The Invention of Fire begins in the year 1386 when sixteen dead bodies are found in a London privy one night. The cause of death is not obvious at first, but it soon becomes clear that the men were killed by a weapon few people in England have seen or even heard of. John Gower’s mission is to investigate the murders – an investigation that will lead him on a journey into the Kent countryside with his friend, Geoffrey Chaucer, and then across the sea to Calais where he is reunited with a face from his past. But when it is revealed that some of England’s most powerful men are involved in the crime, Gower becomes aware of the danger his own life is in – and of the implications of the new weapon on the future of warfare.

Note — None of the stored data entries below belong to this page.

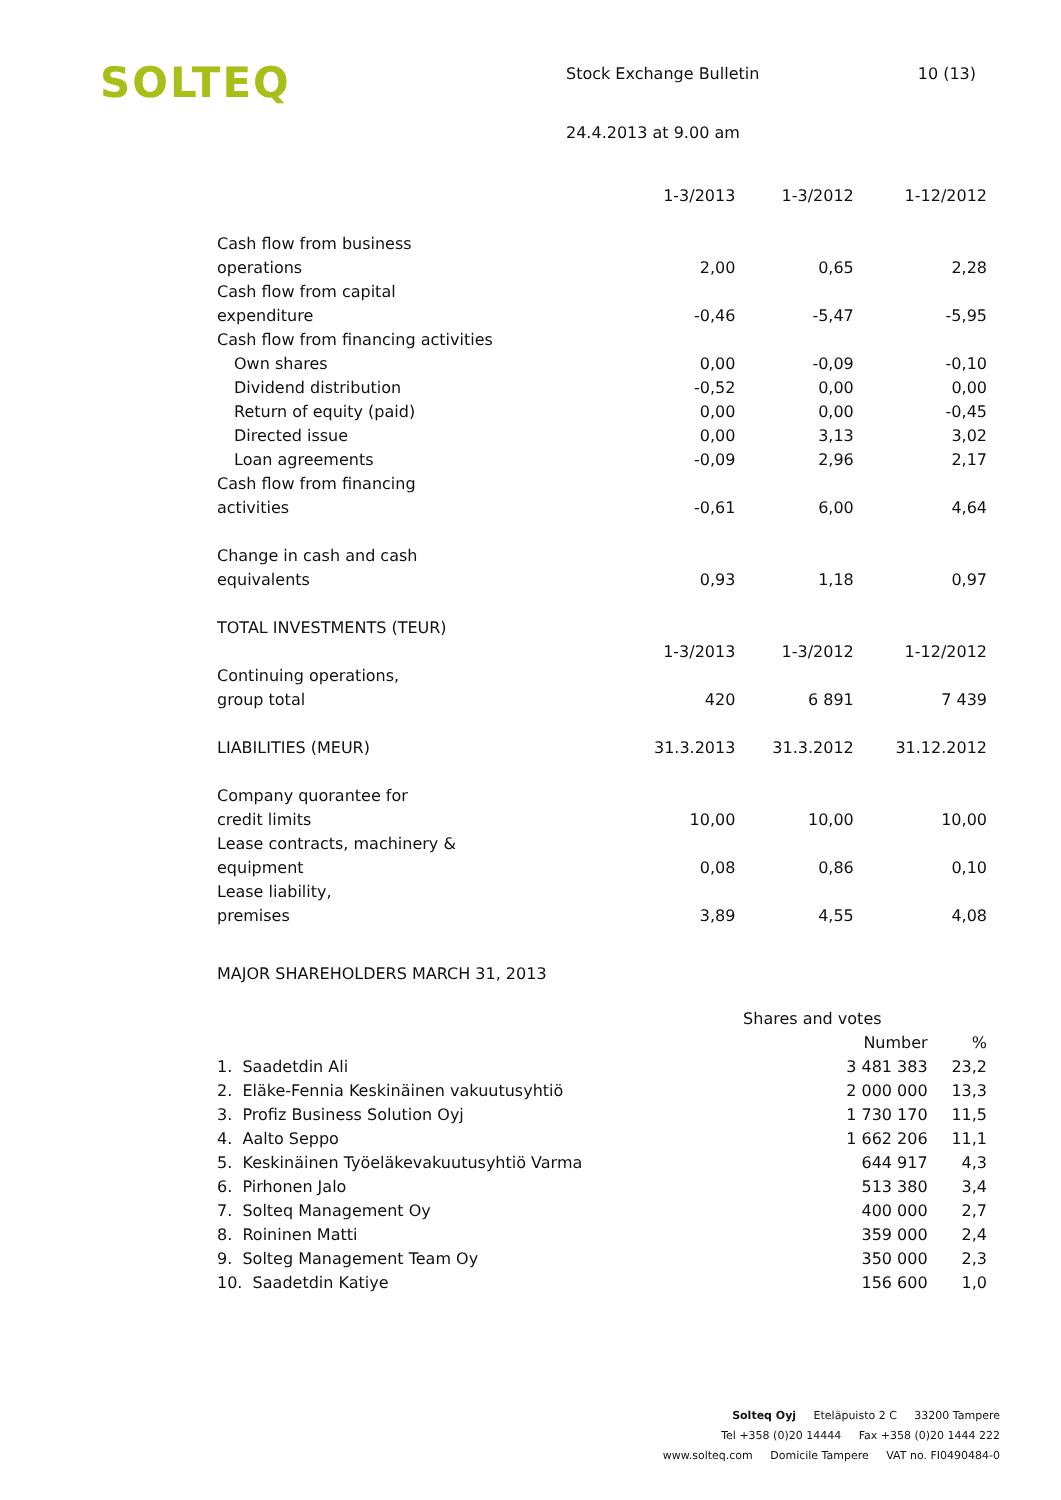SOLTEQ
Stock Exchange Bulletin 10 (13)
24.4.2013 at 9.00 am
| | 1-3/2013 | 1-3/2012 | 1-12/2012 |
| --- | --- | --- | --- |
| Cash flow from business operations | 2,00 | 0,65 | 2,28 |
| Cash flow from capital expenditure | -0,46 | -5,47 | -5,95 |
| Cash flow from financing activities | | | |
| Own shares | 0,00 | -0,09 | -0,10 |
| Dividend distribution | -0,52 | 0,00 | 0,00 |
| Return of equity (paid) | 0,00 | 0,00 | -0,45 |
| Directed issue | 0,00 | 3,13 | 3,02 |
| Loan agreements | -0,09 | 2,96 | 2,17 |
| Cash flow from financing activities | -0,61 | 6,00 | 4,64 |
| Change in cash and cash equivalents | 0,93 | 1,18 | 0,97 |
| TOTAL INVESTMENTS (TEUR) | | | |
| | 1-3/2013 | 1-3/2012 | 1-12/2012 |
| Continuing operations, group total | 420 | 6 891 | 7 439 |
| LIABILITIES (MEUR) | 31.3.2013 | 31.3.2012 | 31.12.2012 |
| Company quorantee for credit limits | 10,00 | 10,00 | 10,00 |
| Lease contracts, machinery & equipment | 0,08 | 0,86 | 0,10 |
| Lease liability, premises | 3,89 | 4,55 | 4,08 |
MAJOR SHAREHOLDERS MARCH 31, 2013
| | Shares and votes | |
| --- | --- | --- |
| | Number | % |
| 1. Saadetdin Ali | 3 481 383 | 23,2 |
| 2. Eläke-Fennia Keskinäinen vakuutusyhtiö | 2 000 000 | 13,3 |
| 3. Profiz Business Solution Oyj | 1 730 170 | 11,5 |
| 4. Aalto Seppo | 1 662 206 | 11,1 |
| 5. Keskinäinen Työeläkevakuutusyhtiö Varma | 644 917 | 4,3 |
| 6. Pirhonen Jalo | 513 380 | 3,4 |
| 7. Solteq Management Oy | 400 000 | 2,7 |
| 8. Roininen Matti | 359 000 | 2,4 |
| 9. Solteg Management Team Oy | 350 000 | 2,3 |
| 10. Saadetdin Katiye | 156 600 | 1,0 |
Solteq Oyj Eteläpuisto 2 C 33200 Tampere
Tel +358 (0)20 14444 Fax +358 (0)20 1444 222
www.solteq.com Domicile Tampere VAT no. FI0490484-0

John Gower is an interesting character to build these novels around. He is a person who really existed in the 14th century, but one who is not particularly well known today. This gives Holsinger scope to use his imagination and create some fascinating fictional storylines for the character, while at the same time incorporating the few facts that we do know about the real John Gower: for example, his work as a poet, his friendship with fellow poet Geoffrey Chaucer, and the fact that he became blind in later life.
I have seen the John Gower novels compared with CJ Sansom’s Shardlake series and there are definitely some similarities. This book reminded me very much of Sansom’s Dark Fire which I read earlier this year; the time period is completely different, of course, but the plot is quite similar and both deal with the discovery of a new weapon. I have to admit, the weaponry aspect of this book didn’t particularly interest me, and with everything that has been going on in the world recently it’s depressing to read about the invention of new ways to kill. I was more interested in Gower’s personal story – his relationship with his son, his efforts to cope with his gradual loss of sight, and his conversations with Chaucer, who is working on The Canterbury Tales.
I had hoped there would be a third book in this series, but Bruce Holsinger has said that his next novel will be a ‘transhistorical fantasy’. That sounds intriguing but I hope he might still return to John Gower in the future.